While the COVID-19 pandemic brought with it a sense of impending doom, it also taught us that rays of hope can stream in from unexpected crevices. The Securities Exchange Board of India (SEBI) emerged as one such ray for thousands employed in companies dealing with the Indian capital markets.
The regulator came up with relaxations in strict statutory requirements to ensure that the lives of those engaged in the industry were not at risk. At the same time, SEBI ensured that businesses kept operating while maintaining high ethical and professional standards required for an industry that is tied closely to the financial integrity and security of the nation. The credit for such initiatives goes to chairman Ajay Tyagi. A 1984 batch IAS officer of the Himachal Pradesh cadre, Tyagi is currently on an extended term as SEBI chief.
Industries often face crises due to changes in statutes or technology. However, an unprecedented crisis calls for unorthodox solutions. For the capital markets, bureaucracy and technology emerged as tools to deal with the COVID-19 crisis.
A large part of the extraordinary buoyancy of the Indian capital markets in current times may be credited to the times when SEBI stepped up to play its part as a humanitarian regulatory body. Times when its sole intent was continuation of business without overlooking lives — all while preserving the integrity of the industry. Simple as it sounds, the modus operandi for execution of such a task requires adherence to security measures and vigilance to ensure that the trust of investors does not get breached even while operating during lockdowns.
Tyagi understood how delicate the situation was and as part of its initial measures, eased the process of KYC (Know Your Customer). This enabled the common investors to participate in the stock market without compromising their health safety.
Dealing rooms of private mutual funds and similar offices had become another cause of concern and were looked at as dangerous sites of operation during the pandemic. These were enclosed spaces where multiple fund managers worked in silos. The Association of Mutual Funds of India (AMFI) had approached SEBI, raising concern about the situation and requesting it to allow the mutual fund dealers to work from alternative sites, including their residences. SEBI had allowed the dealers to operate from locations other than the dealing rooms but under strict guidelines and caveats.
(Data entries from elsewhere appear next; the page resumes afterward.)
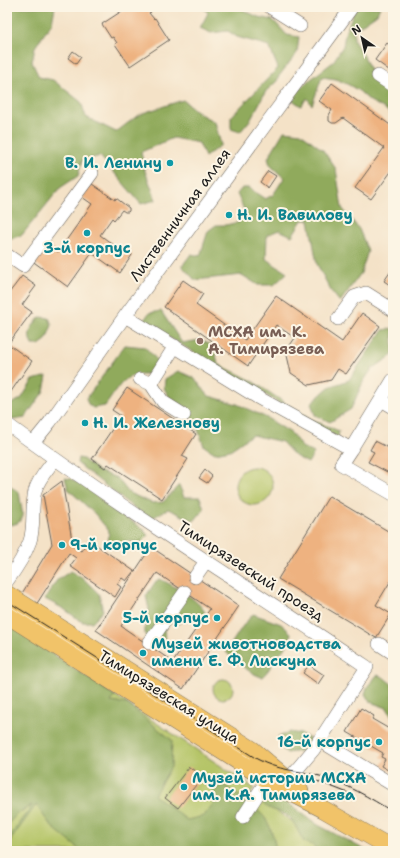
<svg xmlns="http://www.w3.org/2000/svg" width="400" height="858" viewBox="0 0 400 858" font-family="'Shantell Sans',sans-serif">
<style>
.green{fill:#b5c568;stroke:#687042}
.forest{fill:#90aa5c;stroke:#56633c}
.building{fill:#eeb280;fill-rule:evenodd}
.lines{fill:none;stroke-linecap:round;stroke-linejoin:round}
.minor-casing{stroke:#686158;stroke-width:14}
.major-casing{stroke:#686158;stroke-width:18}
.minor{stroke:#fff;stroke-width:13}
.major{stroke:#f1c369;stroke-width:17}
.tram{stroke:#1c1c1c;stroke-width:1}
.culture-dot{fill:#0f9aa8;stroke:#fcf5e5;stroke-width:1.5}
.education-dot{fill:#8d6e63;stroke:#fcf5e5;stroke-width:1.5}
.labels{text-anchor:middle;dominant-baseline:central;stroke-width:4;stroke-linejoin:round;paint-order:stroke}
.culture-label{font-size:15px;font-weight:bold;fill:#0d838f;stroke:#fcf5e5;text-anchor:start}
.street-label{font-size:15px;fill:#1c1c1c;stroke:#fcf5e5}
.education-label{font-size:15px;font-weight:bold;fill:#785e54;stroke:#fcf5e5;text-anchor:start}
</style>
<rect width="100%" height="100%" fill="#fcf5e5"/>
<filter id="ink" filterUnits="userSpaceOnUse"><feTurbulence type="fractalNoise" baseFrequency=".025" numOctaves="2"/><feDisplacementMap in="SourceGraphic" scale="8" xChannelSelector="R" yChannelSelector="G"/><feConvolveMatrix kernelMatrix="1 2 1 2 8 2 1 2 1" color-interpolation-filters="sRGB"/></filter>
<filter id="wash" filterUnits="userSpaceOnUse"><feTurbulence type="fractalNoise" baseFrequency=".012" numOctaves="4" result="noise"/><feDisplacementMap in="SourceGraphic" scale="16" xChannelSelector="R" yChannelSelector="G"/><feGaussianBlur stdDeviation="0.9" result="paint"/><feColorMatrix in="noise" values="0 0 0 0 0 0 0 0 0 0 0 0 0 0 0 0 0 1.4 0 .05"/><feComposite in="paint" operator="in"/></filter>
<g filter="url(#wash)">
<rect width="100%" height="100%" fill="#f4e2c7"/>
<!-- green -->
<path class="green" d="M235 486a19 19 0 1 1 38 0a19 19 0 1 1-38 0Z
M11,626l243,162 -4,7 90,56h-333v-218z
M213 689a10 10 0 1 1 20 0a10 10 0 1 1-20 0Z"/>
<!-- forest -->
<path class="forest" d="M7,7h48l-3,16 -17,24 -3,15 7,15 14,3 28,22 5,15 30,15 21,-16 9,-4 37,-12 17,14 15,8 6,23 -16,12 -6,-14 -26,-5 -32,14 4,19 11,29 -15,4 -41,-48 -18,5 -4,15 -18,12 -38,47 -15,5z
M203,7h34l21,10 15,3 14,15 12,2 -2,16 -18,23 -2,5 -11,10 -15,28 -11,13 -9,-3v-12l47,-49 -9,-22 -32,-9 -9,-6 -17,2 -11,-5 8,-15z
M358,7h22l-3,7 -23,16v11l10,15 11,26 18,13v21l-8,-7 -15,-8 -11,-10 -10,-6 -13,-6 -14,-2 -10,28 -5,-7 -6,8 -10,-7 11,-13 31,-24 10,-16 2,-12 9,-23z
M284,131l17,2 22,17 13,19 6,39 17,21 9,22 -7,22 -21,29 -9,-11 -14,-27 -8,-44h-7l-10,16 -13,-6 -12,5 -1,24 21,14 -13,12h-16l-16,-10 -47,5 -13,-14 9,-12 9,2 8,-25 8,-6h10l13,-3 6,-10 -8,-18 5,-6h7l16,11 8,-4 11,-17 -14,-13 -2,-7z
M161,311l21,32 18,-3 14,6 4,18 31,15 59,39 31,13 -1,7 -185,-110 -9,-8 5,-7z
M40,317l9,1 3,7 -6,15 -7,5h-7c-6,-13 0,-18 8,-28z
M393,328v27l-21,14 -9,13 -12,27 -21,13 -15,-7 -4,-12 18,-16 20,-7 34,-50z
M125,345l20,2 12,13 -1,9 -5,5c-28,-2 -31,12 -46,32l-12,2 -5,-4 -2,-5z
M178,371l16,7 15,18 28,8 30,14 24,15 11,14 12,6 -6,10 -13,-7 -13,-14 -30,-7 -22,15 -15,3 -11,-7 -6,-16 -10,-19 -19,-14 -5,-9 1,-9z
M47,376l-3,15 -19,27 -13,2 -5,-3v-11l14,-7 12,-19z
M78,458l5,1 15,12 19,7 12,15 23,10 11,-1 16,-17 5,12h16l4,12 -10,12 -26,-12 -19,11 -72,-57z
M65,478l6,1 14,7 26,21 32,22 5,7 -7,7 -17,-2 -7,9 -9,-5 1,-14 -14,-17 -27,-25z
M7,480l4,7 8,5 4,25 -5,6 -7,2 -4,-4z
M71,571l15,10 13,13 4,17 -11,11h-10l-18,-13 -19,-10 12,-19z
M160,579c12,6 40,21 45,34l-4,5 -9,1 -3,-3 -4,-1 -3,3 -2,5h-10l-6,7 1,9 -5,8 -4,1 -7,-5 -4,-9v-13l4,-12 -3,-13 10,-15z
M253,614l28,10 10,9c-2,14 -7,15 -15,25 -5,7 -7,13 -14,19 -8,-1 -30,-18 -36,-25l16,-25z
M11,626l104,70 -4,6 16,2 45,36 -1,27 -17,28 33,25 17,-4 9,-12 -1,-11 10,-9c11,7 39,26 45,37 5,9 8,21 9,30h-196l-1,-2 -28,-23 -15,-21 -29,40v-5l25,-35 -15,9 -10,11v-192z
M377,675l6,2 10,8v33l-6,-10 -17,-6 -5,-8 2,-7z
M290,732l11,2 10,5 -5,11 -19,3 -5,-4 -4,-12z
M264,795h13l41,30 49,26h-48l-7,-6 -8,-3c-4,-6 -10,-21 -15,-25 -10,-7 -21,-6 -28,-16z"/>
<g id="blocks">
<!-- building -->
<path class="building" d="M128,7h20l3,5 -2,1 5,6 1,-1 14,22 -39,26 -15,-22 2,-1 -4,-6 -2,1 -9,-14z
M387,43l4,3 2,-3v30l-18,-13z
M73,51l8,6 -5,7 -8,-6z
M332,83l61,44v42l-22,30 -16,-11 29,-40 -41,-30 -7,5h-4l-3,-2v-6l3,-5 -13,-9z
M268,171l8,5 -8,12 -8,-6z
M92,184l23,16 1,-2 13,10v3l-1,1h-3l-3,-2 -8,10 -2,-2 -12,17 22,16 4,-3 3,1 3,6 -12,18 -28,-20 -24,34 -37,-27 14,-18 13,10 34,-48 -10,-7z
M391,271l2,1v15l-9,-6z
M22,276l14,10 -14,19 10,7 -24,32 24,17 -22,32 -3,-2v-99l2,1z
M183,280l20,14 -7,11 49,35 31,-44 66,46 20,-29 18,13 -34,48 -8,-5 -7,11 -22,5 -18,-12 -5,-22 9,-13 -19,-13 -28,41 -84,-59z
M127,388l69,46 -14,22 6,3 -26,40 -54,-35 -3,4 -13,-9 29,-43 -9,-6z
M375,441l18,9v25l-25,-13 6,-10 -4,-2z
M205,470l7,6 -5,7 -8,-5z
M62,481l11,65 8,5 8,-11 45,31 -8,10 -4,-3 -5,6 4,3 -6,10 -45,-31 6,-8 -7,-5 -33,52 -15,-10 31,-51 -9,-49z
M329,496l64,38v43l-17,28 15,9 -15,24 -98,-59z
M151,547l88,59 -56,83 -87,-59zM157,573l53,36 -37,53 -52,-36z
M309,665l15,10 -6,9 -15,-11z
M361,708l13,8 -2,3 19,11 2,-3v46l-12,-7 4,-7 -4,-2 2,-4 -36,-21z
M189,767l14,9 -25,32 -13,-10z"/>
</g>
</g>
<g filter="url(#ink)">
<use href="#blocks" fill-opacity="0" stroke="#686158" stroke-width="1"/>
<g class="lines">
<!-- minor casing -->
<g class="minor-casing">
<path id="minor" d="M270,7l30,19
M378,76l15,10
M7,255l16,11 69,-93
M125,316l132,81 94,52 -10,15 52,30
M338,319l16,-22 12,-4 27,17
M140,379l11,5 12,18 21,13
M151,384l24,-38
M381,400l12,7
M7,424c116,86 240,162 360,243l-53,82 -26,31h-21l-24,37
M33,443l17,-21 75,-106 227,-309
M351,449l42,-69
M195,577l11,-16
M7,581c9,-12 18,-26 23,-40 5,-16 1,-35 5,-50 3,-12 13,-22 20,-32
M7,605l253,161
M149,643l36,-51
M379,644l14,9
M319,740l74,45"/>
</g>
<!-- major casing -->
<g class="major-casing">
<path id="major" d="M7,594l246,156 47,40
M7,615l267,169 49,25 70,40"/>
</g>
<!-- minor -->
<use href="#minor" class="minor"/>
<!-- major -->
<use href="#major" class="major"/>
<!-- tram -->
<path class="tram" d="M7,601l250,158c22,12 40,11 63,17 26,7 50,22 73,36
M282,775l38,7 28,11"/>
</g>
</g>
<!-- markers -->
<g class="culture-dot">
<circle cx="170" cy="163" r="4"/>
<circle cx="229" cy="215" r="4"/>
<circle cx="87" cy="233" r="4"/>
<circle cx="85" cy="423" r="4"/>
<circle cx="62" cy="545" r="4"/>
<circle cx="217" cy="618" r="4"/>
<circle cx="143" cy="653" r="4"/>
<circle cx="379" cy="742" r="4"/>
<circle cx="184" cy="787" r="4"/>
</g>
<circle class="education-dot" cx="200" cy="341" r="4"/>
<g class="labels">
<!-- culture labels -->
<g class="culture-label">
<text x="162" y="163" text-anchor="end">В. И. Ленину</text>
<text x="237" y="215">Н. И. Вавилову</text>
<text x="87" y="248" text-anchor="middle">3-й корпус</text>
<text x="93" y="423">Н. И. Железнову</text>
<text x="70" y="545">9-й корпус</text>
<text x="209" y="618" text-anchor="end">5-й корпус</text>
<text x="151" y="644">Музей животноводства<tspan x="151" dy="17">имени Е. Ф. Лискуна</tspan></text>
<text x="371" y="742" text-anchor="end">16-й корпус</text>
<text x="192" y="778">Музей истории МСХА<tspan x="192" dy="17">им. К.А. Тимирязева</tspan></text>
</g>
<!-- street labels -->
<g class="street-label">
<text transform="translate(180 215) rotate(-54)">Лиственничная аллея</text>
<text transform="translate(251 571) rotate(33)">Тимирязевский проезд</text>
<text transform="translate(169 697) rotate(32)">Тимирязевская улица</text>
</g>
<!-- education labels -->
<g class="education-label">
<text x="208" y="332">МСХА им. К.<tspan x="208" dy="17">А. Тимирязева</tspan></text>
</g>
</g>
<!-- margin -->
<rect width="400" height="858" fill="none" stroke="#fcf5e5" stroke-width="24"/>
<!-- north arrow -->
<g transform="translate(362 38) rotate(326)" stroke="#fcf5e5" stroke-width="3" paint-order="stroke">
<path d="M0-3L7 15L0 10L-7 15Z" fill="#1c1c1c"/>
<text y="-6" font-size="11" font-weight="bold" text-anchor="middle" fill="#1c1c1c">N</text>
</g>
</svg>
The dealing room operations also happen to be the most sensitive ones in terms of the security and the surveillance required to vouch for the integrity of trade executed by the company. Under normal circumstances, unauthorised personnel, who could even be the company’s senior management, aren’t allowed to enter the dealing room. The personnel entering the room are not allowed to use phones and multiple cameras, placed at various angles, would track every move of the personnel working in the room.
A senior executive of a mutual fund, on condition of anonymity, revealed that SEBI had their dealers install cameras in the room of their workstation to keep a record of their activities while executing trades.
“The dealers had to behave in a manner as if they were in the dealing rooms of their offices to ensure the sanctity of the trade,” the executive said.
Mutual funds and Registrar and Transfer Agents (RTAs) were either operating through skeletal staff or had their offices closed. Such a situation resulted in delayed publication of daily NAVs (Net Asset Values) and physical transactions, including dispatch of cheques for redemption and dividend payments. SEBI relaxed certain norms in order to accommodate the challenges in executing business while pushing for the adoption of digital means of transaction by the customers.
Taking note of the limitations of the companies regarding lack of office staff and regular access to office premises, SEBI had also extended the dates of many filing and declaration norms so that the concerned private companies’ employees wouldn’t have to breach the protocols of social distancing and home quarantine.
On November 18, the Nifty index closed at 17,764, with almost a 27% surge year to date. Also, more and more retail investors are coming to the stock market to fulfill their investment aspirations. It is now easy for the common man to open a demat account and transact online using a mobile phone. New-age brokerage firms and fintech unicorns are emerging in the market because of the increased number of customers and volume of business.
This kind of expansion of the capital markets would not have been possible if the regulator had insisted on sticking to draconian practices that would not have been feasible during the time of the COVID-19 crisis. Under the leadership of Tyagi, SEBI opened itself to exploration of newer tools like digital KYCs, put thrust on online transactions, allowed operations from remote locations while using technology to maintain the sanctity and security of norms and procedures and accommodated newer modes of interaction between the investors and the industry, and between the regulator and the industry. All these and more not only served to save human lives but also placed the Indian capital markets on a new trajectory of growth.